Despite the changing purchasing habits stemming from the pandemic, online sales still haven’t taken off as much as in other industries. Compared to 2020, fewer LBM 100 dealers—just 31%—say they conducted sales online last year. However, among those companies, more are seeing greater chunks of sales online: 3.9% are seeing 25% to 49% of sales take place online, up from 0% the year before, and 3.9% are seeing 10% to 24% of sales take place online.
Nearly half of the companies say they are updating or adopting GPS delivery management systems, followed by takeoff (38%) and ERP (34%) software as the next most popular upgrades and additions.
Along with upgrading technology, a handful of dealers reported capital investments to improve facilities and equipment. For example, Houston-based Scholl Forest Industries (No. 73) added a rail spur; Stine (No. 24), in Sulphur, La., created an 80,000-square-foot standalone appliance warehouse distribution center; and Heister House Millworks (No. 94), of Mt.

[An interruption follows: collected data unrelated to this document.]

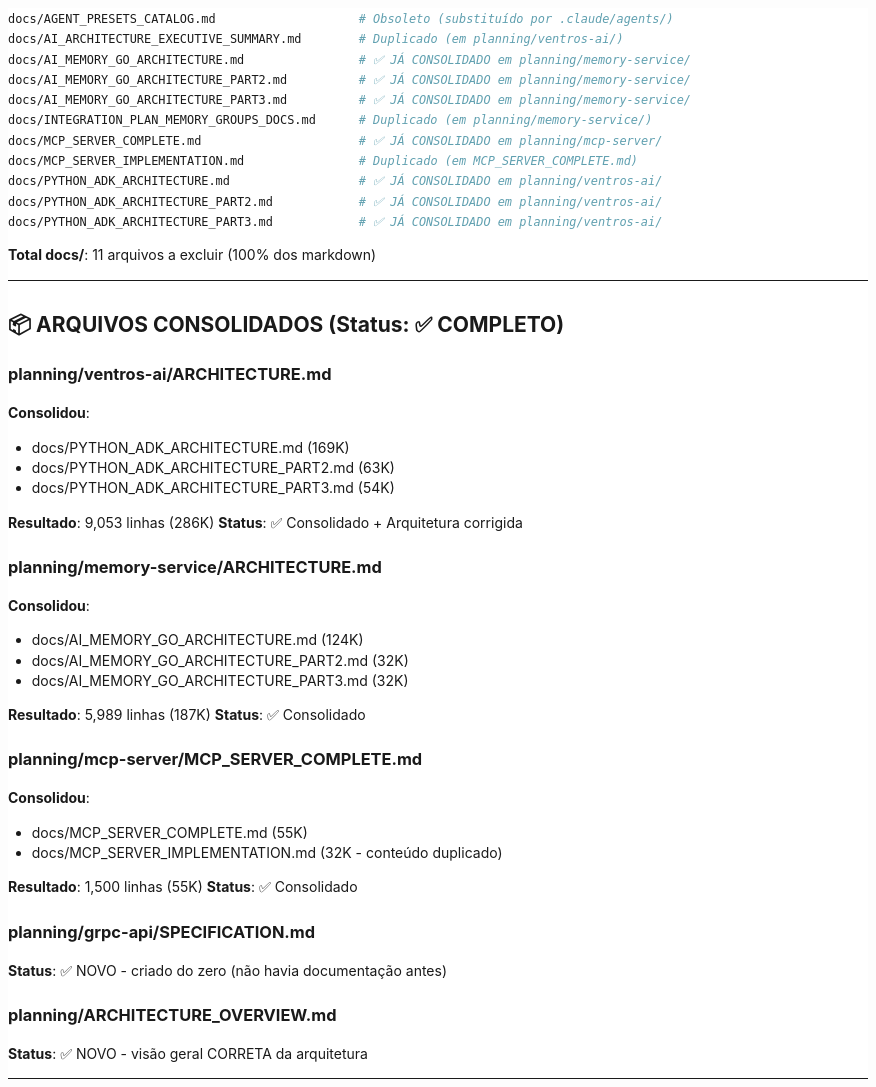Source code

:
 ```bash
docs/AGENT_PRESETS_CATALOG.md                    # Obsoleto (substituído por .claude/agents/)
docs/AI_ARCHITECTURE_EXECUTIVE_SUMMARY.md        # Duplicado (em planning/ventros-ai/)
docs/AI_MEMORY_GO_ARCHITECTURE.md                # ✅ JÁ CONSOLIDADO em planning/memory-service/
docs/AI_MEMORY_GO_ARCHITECTURE_PART2.md          # ✅ JÁ CONSOLIDADO em planning/memory-service/
docs/AI_MEMORY_GO_ARCHITECTURE_PART3.md          # ✅ JÁ CONSOLIDADO em planning/memory-service/
docs/INTEGRATION_PLAN_MEMORY_GROUPS_DOCS.md      # Duplicado (em planning/memory-service/)
docs/MCP_SERVER_COMPLETE.md                      # ✅ JÁ CONSOLIDADO em planning/mcp-server/
docs/MCP_SERVER_IMPLEMENTATION.md                # Duplicado (em MCP_SERVER_COMPLETE.md)
docs/PYTHON_ADK_ARCHITECTURE.md                  # ✅ JÁ CONSOLIDADO em planning/ventros-ai/
docs/PYTHON_ADK_ARCHITECTURE_PART2.md            # ✅ JÁ CONSOLIDADO em planning/ventros-ai/
docs/PYTHON_ADK_ARCHITECTURE_PART3.md            # ✅ JÁ CONSOLIDADO em planning/ventros-ai/
```

**Total docs/**: 11 arquivos a excluir (100% dos markdown)

---

## 📦 ARQUIVOS CONSOLIDADOS (Status: ✅ COMPLETO)

### planning/ventros-ai/ARCHITECTURE.md
**Consolidou**:
- docs/PYTHON_ADK_ARCHITECTURE.md (169K)
- docs/PYTHON_ADK_ARCHITECTURE_PART2.md (63K)
- docs/PYTHON_ADK_ARCHITECTURE_PART3.md (54K)

**Resultado**: 9,053 linhas (286K)
**Status**: ✅ Consolidado + Arquitetura corrigida

### planning/memory-service/ARCHITECTURE.md
**Consolidou**:
- docs/AI_MEMORY_GO_ARCHITECTURE.md (124K)
- docs/AI_MEMORY_GO_ARCHITECTURE_PART2.md (32K)
- docs/AI_MEMORY_GO_ARCHITECTURE_PART3.md (32K)

**Resultado**: 5,989 linhas (187K)
**Status**: ✅ Consolidado

### planning/mcp-server/MCP_SERVER_COMPLETE.md
**Consolidou**:
- docs/MCP_SERVER_COMPLETE.md (55K)
- docs/MCP_SERVER_IMPLEMENTATION.md (32K - conteúdo duplicado)

**Resultado**: 1,500 linhas (55K)
**Status**: ✅ Consolidado

### planning/grpc-api/SPECIFICATION.md
**Status**: ✅ NOVO - criado do zero (não havia documentação antes)

### planning/ARCHITECTURE_OVERVIEW.md
**Status**: ✅ NOVO - visão geral CORRETA da arquitetura

---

Pleasant Mills, Pa., added a new high-speed milling facility that helped expand production of mouldings, jambs, paneling, and more.
“[We made] extensive updates to our facilities—a new facade roof on stores, $120,000 worth of additional improvements and upgrades to facilities, two new tandem trucks, one new tow behind, and two new tow motors,” said Mentor’s Kirk. Mentor also implemented new vision and core values statements, created a video highlighting the entire company, implemented a central dispatch delivery system, and made upgrades to its Epicor POS system, resulting in several efficiency improvements.
As we’ve seen these last two years, as well as throughout the industry’s history, it’s not likely dealers will let these challenges hold them back. When asked about the biggest opportunities facing them over the next year or two, developing future leaders, recruiting and retaining talent, and implementing training programs were among the responses dealers provided. Others noted the opportunity to grow online sales on both the retail and commercial sides.
And, of course, navigating the supply chain challenges by continuing to build strong relationships with supply partners and customers.
The investments and commitment to excellence during a time that is both flush with success and fraught with obstacles are just further proof of the resilience and resourcefulness of the LBM industry—and continued evidence as to why construction and building materials continue fueling the nation’s economic engine. “In 2022, with all the difficulties that builders are having keeping jobs flowing, we as suppliers have an opportunity to lend a hand and go the extra mile to ease the process. We have an opportunity to do what everyone else has been telling them cannot be done,” Charlie Parks explained. “With the help from our great vendors, we have been able to fulfill the needs of our customers in one way or another. Simply telling a loyal customer that we can’t help them has been removed from the playbook, and we feel that this mindset will pay dividends in years to come.”